Bab 65

3K 545 257
                                    

"Alhamdulillah...." Ais membanting dirinya ke atas sofa ketika baru saja sampai. Akhirnya ia sampai juga di rumah setelah pulang dengan ojol sambil bertahan dengan pertentangan batin yang tidak juga mereda. Sejenak Ais memusatkan pikiran yang sedari tadi tertuju pada Ares dan menyadari suasana rumahnya masih sepi. Sepertinya semua orang masih berada di pasar malam.

Ah, bukankah dia barusan membuka pintu sendiri? Tentu saja tidak ada orang di rumah. Ais luar biasa heran dengan pikirannya yang mendadak kacau.

Demi menenangkan diri, Ais kembali menghela napas panjang. Mencoba menurunkan ketegangan yang sedari tadi membuat otaknya kalut dan hatinya menjadi cemas melebihi biasanya. Rasanya ia bagai menghadapi akhir dari dunia.

Ya Allah, dia aku tinggal pulang. Ais masih menyesali keputusannya yang gegabah. Ais tahu Ares pasti tersinggung. Demi menghindari kemarahan Ares, ia sengaja menonaktifkan sejenak sambungan internet di ponselnya ketika sudah naik ke atas ojol yang kebetulan cepat datang.

Tadi ia panik.

Ia yakin Ares marah, kecewa, sekaligus malu saat ia menolak perasaan lelaki itu. Ia menunggu selama 15 menit dan Ares tidak juga kembali dari toilet. Sikap Ares tak ayal membuatnya berpikir, apa Ares marah?

Mendadak panik mencuat. Ia jadi mengingat bagaimana Ares yang selama ini suka sekali dielus-elus egonya. Ia tentu mendengar gunjingan rekan-rekannya tentang bagaimana persaingan terselubung di antara para team leader. Konon Rian dan Faizal, sering cemburu pada Maria dan Guntur, yang dianggap anak emas Ares. Sikap Ares yang suka dielus egonya, membuat rekan-rekannya belajar bagaimana menjadi seratus persen penjilat. Mereka akan mengatakan apa saja yang ingin didengar Ares, dan bersikap sesuai kemauan Ares.

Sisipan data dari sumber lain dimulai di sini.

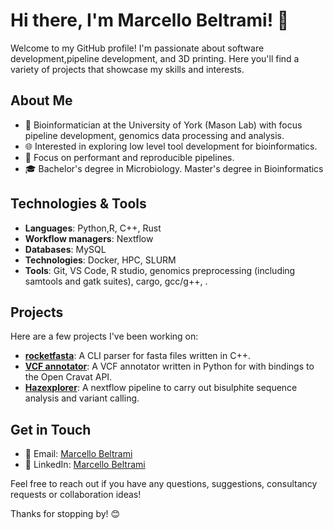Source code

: # Hi there, I'm Marcello Beltrami! 👋

Welcome to my GitHub profile! I'm passionate about software development,pipeline development, and 3D printing. Here you'll find a variety of projects that showcase my skills and interests.

## About Me

- 🧬 Bioinformatician at the University of York (Mason Lab) with focus pipeline development, genomics data processing and analysis. 
- 🌐 Interested in exploring low level tool development for bioinformatics.
- 🔭 Focus on performant and reproducible pipelines.  
- 🎓 Bachelor's degree in Microbiology. Master's degree in Bioinformatics

## Technologies & Tools

- **Languages**: Python,R, C++, Rust
- **Workflow managers**: Nextflow
- **Databases**: MySQL
- **Technologies**: Docker, HPC, SLURM
- **Tools**: Git, VS Code, R studio, genomics preprocessing (including samtools and gatk suites), cargo, gcc/g++, .

## Projects

Here are a few projects I've been working on:

- **[rocketfasta](https://github.com/marcellobeltrami/rocketfasta )**: A CLI parser for fasta files written in C++.
- **[VCF annotator](https://github.com/marcellobeltrami/VCF_annotator)**: A VCF annotator written in Python for with bindings to the Open Cravat API.
- **[Hazexplorer](https://github.com/marcellobeltrami/Hazexplorer)**: A nextflow pipeline to carry out bisulphite sequence analysis and variant calling.

## Get in Touch
  
- 📧 Email: [Marcello Beltrami](marcello.beltrami@outlook.com)
- 💼 LinkedIn: [Marcello Beltrami](https://uk.linkedin.com/in/marcellobeltrami)

Feel free to reach out if you have any questions, suggestions, consultancy requests or collaboration ideas!

Thanks for stopping by! 😊
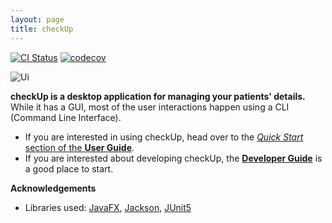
 ```yaml
---
layout: page
title: checkUp 
---
```


[![CI Status](https://github.com/AY2223S1-CS2103T-W16-3/tp/workflows/Java%20CI/badge.svg)](https://github.com/AY2223S1-CS2103T-W16-3/tp/actions)
[![codecov](https://codecov.io/gh/AY2223S1-CS2103T-W16-3/tp/branch/master/graph/badge.svg?token=KXLMFZTCKN)](https://codecov.io/gh/AY2223S1-CS2103T-W16-3/tp)

![Ui](images/Ui.png)

**checkUp is a desktop application for managing your patients' details.** While it has a GUI, most of the user interactions happen using a CLI (Command Line Interface).

* If you are interested in using checkUp, head over to the [_Quick Start_ section of the **User Guide**](UserGuide.html#quick-start).
* If you are interested about developing checkUp, the [**Developer Guide**](DeveloperGuide.html) is a good place to start.


**Acknowledgements**

* Libraries used: [JavaFX](https://openjfx.io/), [Jackson](https://github.com/FasterXML/jackson), [JUnit5](https://github.com/junit-team/junit5)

Tapi, Ais tidak bisa bersikap demikian karena hubungannya dengan Ares berkembang lebih dari urusan pekerjaan. Ia tidak bisa melihat dirinya jadi bahan senang-senang Ares.

Ais tadi berpikir, tentu sangat canggung jika ia pulang bersama Ares yang sedang merasakan berbagai emosi negatif itu. Ia tidak bisa membayangkan bagaimana situasi mereka di mobil nanti.

Akhirnya tanpa berpikir lagi, ia memilih langsung pulang. Ia sempat menitipkan ponsel dan dompet Ares di atas meja kepada waitress sebelum tergesa meninggalkan restoran sambil memesan ojol. Ais rasa sudah terlambat merenungkan sikapnya tadi. Ia yakin Ares pasti sangat tersinggung dengan sikapnya.

Ya Allah, kenapa jadi gini? Ais masih menyesali sikapnya. Aku bingung. Ais menatap nanar langit-langit rumahnya. Kok aku bisa nekat ya? Kenapa tadi aku nggak inget kalo dia itu dept head? Dia pasti marah banget. Senin aku pasti dimutasi.

Ais jadi membayangkan kemungkinan terburuk dalam hidupnya. Bagaimana jika ia dimutasi ke ujung Surabaya? Tadi ia merasa bisa menghadapinya, sekarang ia tidak yakin.

Aku terpaksa.

Ais kembali mengingat bagaimana reaksi Ares tadi saat ia menolak perasaan lelaki itu. Ia memang menaruh curiga terhadap motif Ares yang sesungguhnya, meski sempat ragu saat melihat Ares yang seperti akan pingsan. Mungkin jika Ares bersikap biasa saja, ia tidak akan panik dan berakhir gegabah. Namun Ares seperti tidak bisa menghadapi penolakannya dan malah sengaja berlama-lama di toilet. Ais berkesimpulan, Ares tidak ingin melihat wajahnya sehingga ide pulang duluan itu tercetus begitu saja.

Kini Ais hanya bisa membayangkan bagaimana marahnya Ares. Ini bukan soal pekerjaan, tetapi Ais tahu sikapnya mungkin sudah mengacak-acak ego lelaki itu. Ia yang staf biasa-biasa saja, menolak perasaan Ares yang merupakan petinggi di kantor. Sudah begitu, meninggalkan lelaki itu di mall. Ais nyaris lupa jika Ares juga sangat dekat dengan Marlo Sasmita dan Hanggara. Teringat kembali cerita Sodiq, jika Ares bisa mudah mengajukan mutasi ke Surabaya karena kemungkinan ada campur tangan Hanggara.